练习任务:
1. 根据题面,Josephina在游戏TX3中最感兴趣的是哪一部分?
2. 根据题面的描述,说明玩家在角色扮演游戏中承担什么任务,以及可以通过哪些方式完成。
3. 请从题面最后一句之后续写下去。

文本内容:
____________________

题目链接:http://acm.hdu.edu.cn/showproblem.php?pid=4800
题面:
Josephina and RPG
Time Limit: 4000/2000 MS (Java/Others) Memory Limit: 32768/32768 K (Java/Others)
Total Submission(s): 1077 Accepted Submission(s): 320
Special Judge
Problem Description
A role-playing game (RPG and sometimes roleplaying game) is a game in which players assume the roles of characters in a fictional setting. Players take responsibility for acting out these roles within a narrative, either through literal
acting or through a process of structured decision-making or character development.
Recently, Josephina is busy playing a RPG named TX3. In this game, M characters are available to by selected by players. In the whole game, Josephina is most interested in the "Challenge Game" part.

____________________

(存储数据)
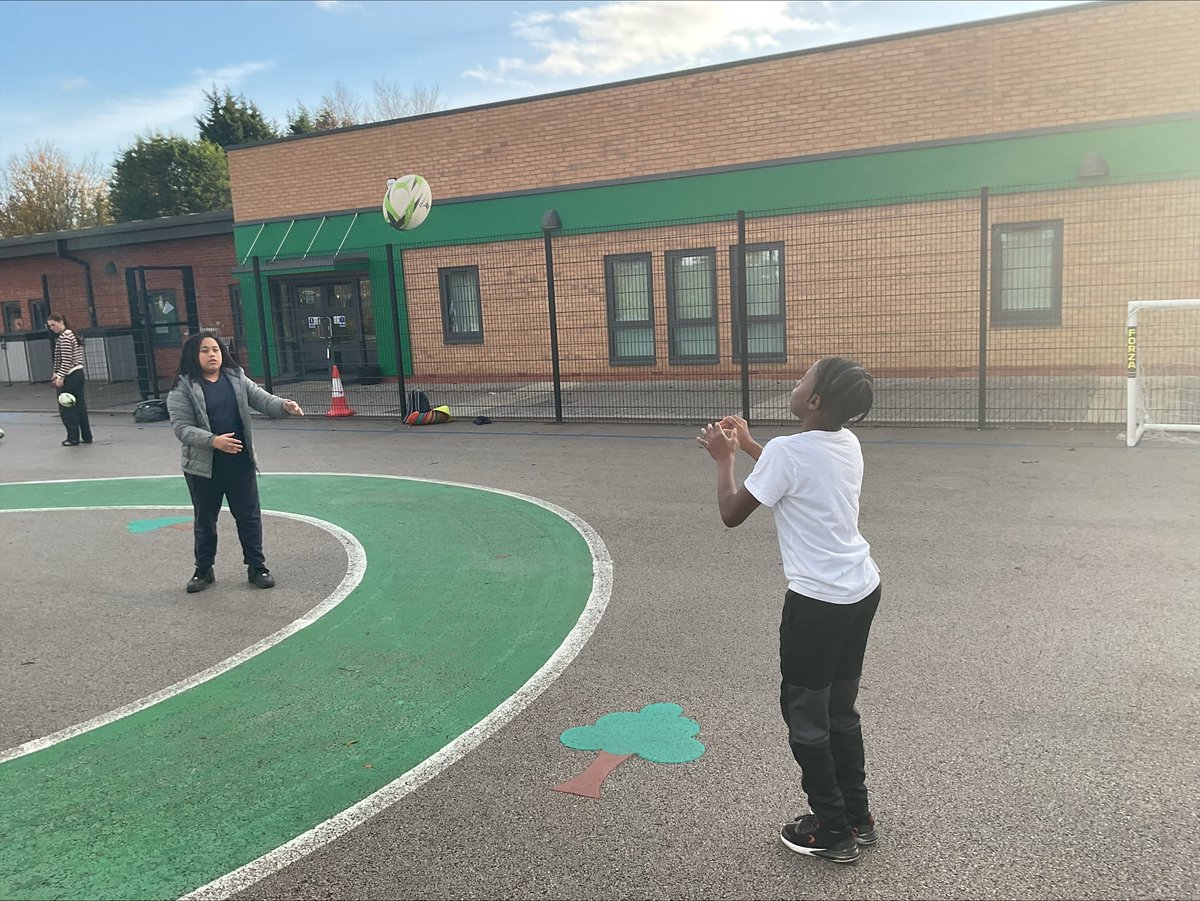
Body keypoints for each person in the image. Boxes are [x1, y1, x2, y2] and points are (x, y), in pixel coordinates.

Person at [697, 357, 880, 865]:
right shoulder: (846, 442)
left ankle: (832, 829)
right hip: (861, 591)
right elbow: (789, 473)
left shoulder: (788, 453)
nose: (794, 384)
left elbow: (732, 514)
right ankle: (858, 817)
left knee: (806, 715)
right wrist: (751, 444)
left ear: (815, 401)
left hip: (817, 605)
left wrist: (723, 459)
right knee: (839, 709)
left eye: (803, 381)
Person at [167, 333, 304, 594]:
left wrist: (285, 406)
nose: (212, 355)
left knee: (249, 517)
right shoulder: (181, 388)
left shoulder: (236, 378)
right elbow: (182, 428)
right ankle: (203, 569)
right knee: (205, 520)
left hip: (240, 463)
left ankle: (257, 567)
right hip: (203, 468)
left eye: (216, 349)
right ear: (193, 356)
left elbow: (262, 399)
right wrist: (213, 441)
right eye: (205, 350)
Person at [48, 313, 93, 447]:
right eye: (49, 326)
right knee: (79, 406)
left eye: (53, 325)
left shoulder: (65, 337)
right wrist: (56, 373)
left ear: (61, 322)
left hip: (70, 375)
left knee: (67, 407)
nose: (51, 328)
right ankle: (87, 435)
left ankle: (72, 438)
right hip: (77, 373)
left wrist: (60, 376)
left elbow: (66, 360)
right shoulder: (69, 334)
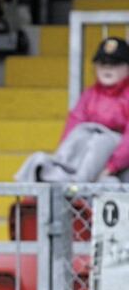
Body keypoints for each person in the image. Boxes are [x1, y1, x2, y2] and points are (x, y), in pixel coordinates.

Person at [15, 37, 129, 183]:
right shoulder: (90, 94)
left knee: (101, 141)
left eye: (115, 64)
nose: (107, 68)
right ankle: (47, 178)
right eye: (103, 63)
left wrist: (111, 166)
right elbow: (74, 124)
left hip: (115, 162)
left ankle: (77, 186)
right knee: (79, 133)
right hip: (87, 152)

____________________

参考答案:
1. 她最感兴趣的是"Challenge Game"部分。

2. 玩家在虚构的背景中扮演角色,并负责在叙事中演绎这些角色。演绎的方式可以是真实的表演,也可以是结构化的决策过程或角色成长。

3.
The Challenge Game is a team play game. A challenger team is made up of three players, and the three characters used by players in the team are required to be different. At the beginning of the Challenge Game, the players can choose any characters combination
as the start team. Then, they will fight with N AI teams one after another. There is a special rule in the Challenge Game: once the challenger team beat an AI team, they have a chance to change the current characters combination with the AI team. Anyway, the
challenger team can insist on using the current team and ignore the exchange opportunity. Note that the players can only change the characters combination to the latest defeated AI team. The challenger team gets victory only if they beat all the AI teams.
Josephina is good at statistics, and she writes a table to record the winning rate between all different character combinations. She wants to know the maximum winning probability if she always chooses best strategy in the game. Can you help her?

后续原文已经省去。